===== Source data

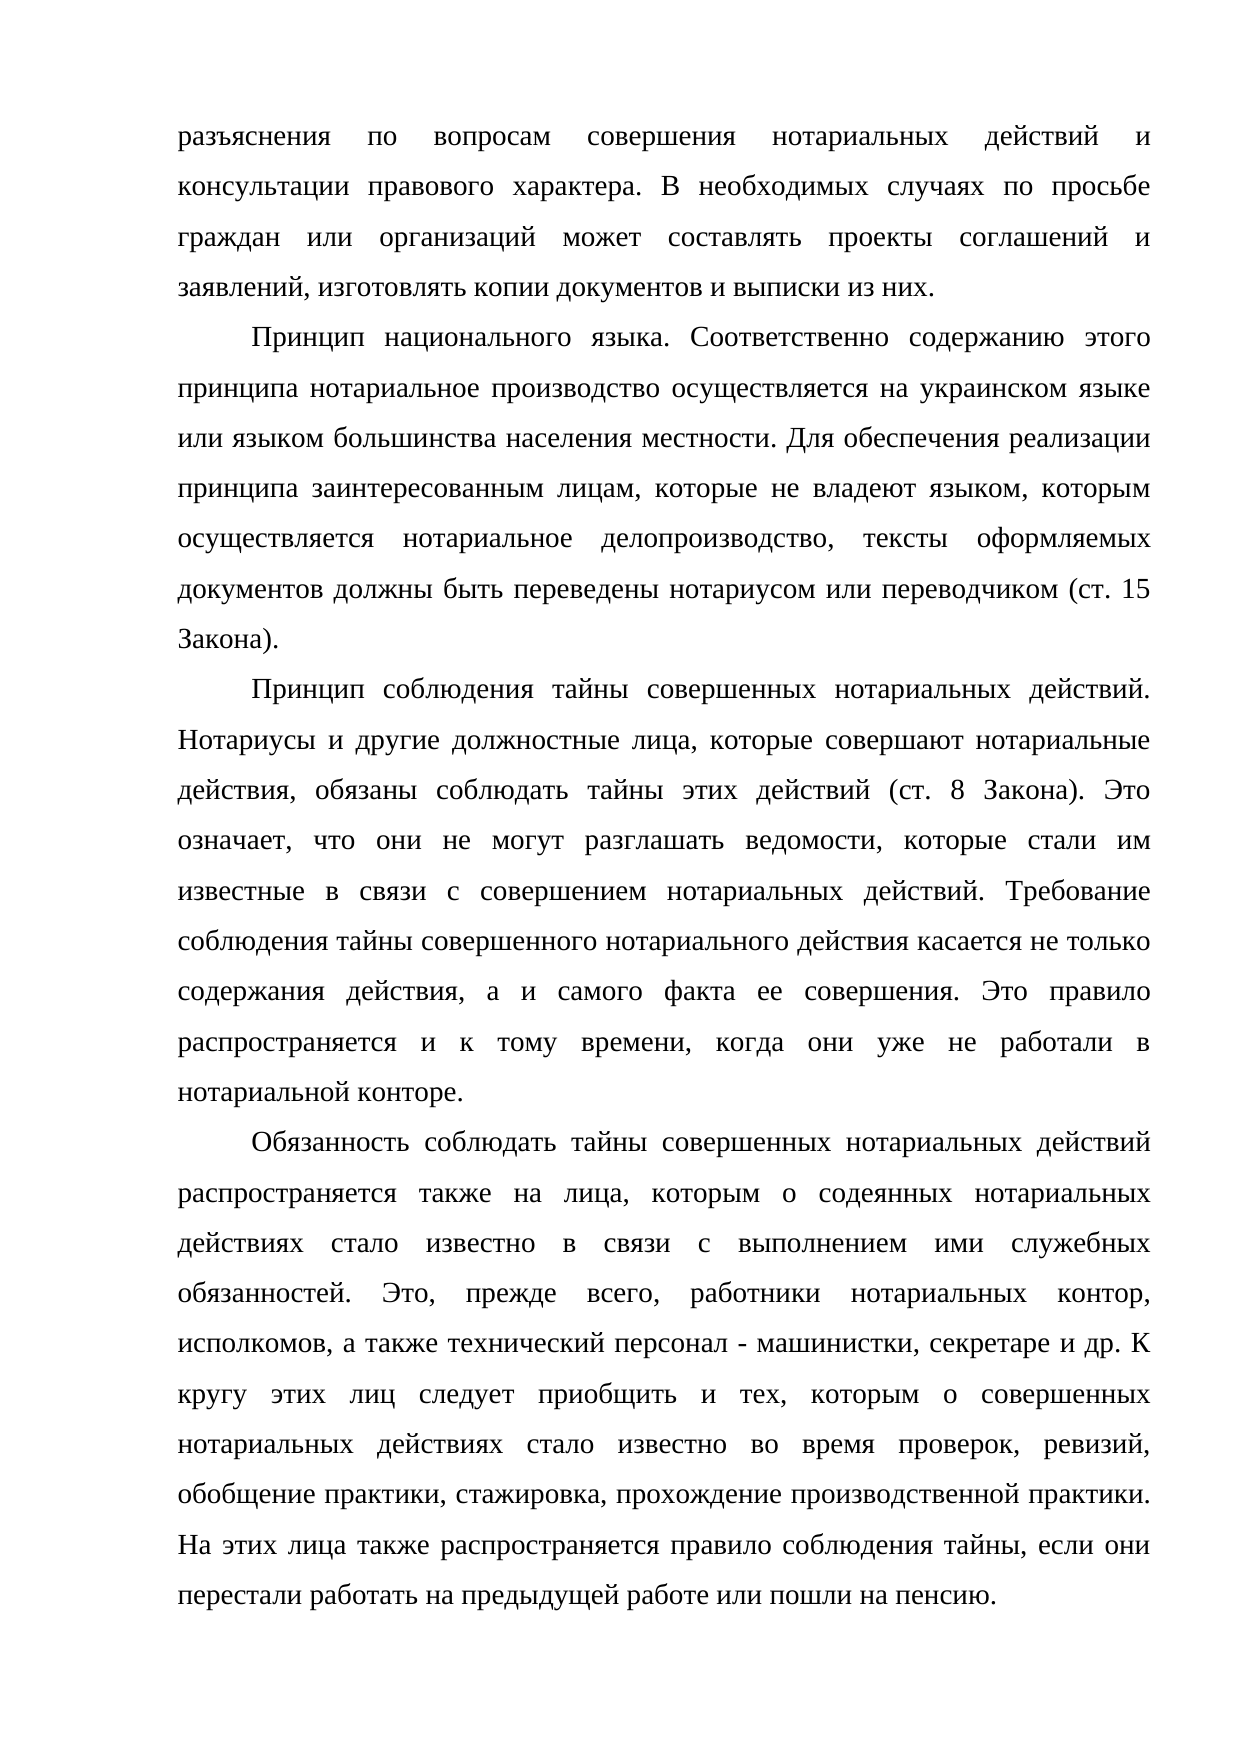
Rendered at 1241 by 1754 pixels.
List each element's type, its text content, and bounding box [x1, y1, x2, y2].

text Обязанность соблюдать тайны совершенных нотариальных действий распространяется также на лица, которым о содеянных нотариальных действиях стало известно в связи с выполнением ими служебных обязанностей. Это, прежде всего, работники нотариальных контор, исполкомов, а также технический персонал - машинистки, секретаре и др. К кругу этих лиц следует приобщить и тех, которым о совершенных нотариальных действиях стало известно во время проверок, ревизий, обобщение практики, стажировка, прохождение производственной практики. На этих лица также распространяется правило соблюдения тайны, если они перестали работать на предыдущей работе или пошли на пенсию. [177, 1124, 1152, 1611]
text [177, 118, 1152, 303]
text Принцип национального языка. Соответственно содержанию этого принципа нотариальное производство осуществляется на украинском языке или языком большинства населения местности. Для обеспечения реализации принципа заинтересованным лицам, которые не владеют языком, которым осуществляется нотариальное делопроизводство, тексты оформляемых документов должны быть переведены нотариусом или переводчиком (ст. 15 Закона). [177, 319, 1152, 655]
text Принцип соблюдения тайны совершенных нотариальных действий. Нотариусы и другие должностные лица, которые совершают нотариальные действия, обязаны соблюдать тайны этих действий (ст. 8 Закона). Это означает, что они не могут разглашать ведомости, которые стали им известные в связи с совершением нотариальных действий. Требование соблюдения тайны совершенного нотариального действия касается не только содержания действия, а и самого факта ее совершения. Это правило распространяется и к тому времени, когда они уже не работали в нотариальной конторе. [177, 672, 1152, 1108]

==========

## What you are asked to do:
Print all the material above exactly, and drop the images.

## The answer:
Rendered at 1241 by 1754 pixels.
List each element's type, its text content, and bounding box [x1, y1, x2, y2].

text Обязанность соблюдать тайны совершенных нотариальных действий распространяется также на лица, которым о содеянных нотариальных действиях стало известно в связи с выполнением ими служебных обязанностей. Это, прежде всего, работники нотариальных контор, исполкомов, а также технический персонал - машинистки, секретаре и др. К кругу этих лиц следует приобщить и тех, которым о совершенных нотариальных действиях стало известно во время проверок, ревизий, обобщение практики, стажировка, прохождение производственной практики. На этих лица также распространяется правило соблюдения тайны, если они перестали работать на предыдущей работе или пошли на пенсию. [177, 1124, 1152, 1611]
text [177, 118, 1152, 303]
text Принцип национального языка. Соответственно содержанию этого принципа нотариальное производство осуществляется на украинском языке или языком большинства населения местности. Для обеспечения реализации принципа заинтересованным лицам, которые не владеют языком, которым осуществляется нотариальное делопроизводство, тексты оформляемых документов должны быть переведены нотариусом или переводчиком (ст. 15 Закона). [177, 319, 1152, 655]
text Принцип соблюдения тайны совершенных нотариальных действий. Нотариусы и другие должностные лица, которые совершают нотариальные действия, обязаны соблюдать тайны этих действий (ст. 8 Закона). Это означает, что они не могут разглашать ведомости, которые стали им известные в связи с совершением нотариальных действий. Требование соблюдения тайны совершенного нотариального действия касается не только содержания действия, а и самого факта ее совершения. Это правило распространяется и к тому времени, когда они уже не работали в нотариальной конторе. [177, 672, 1152, 1108]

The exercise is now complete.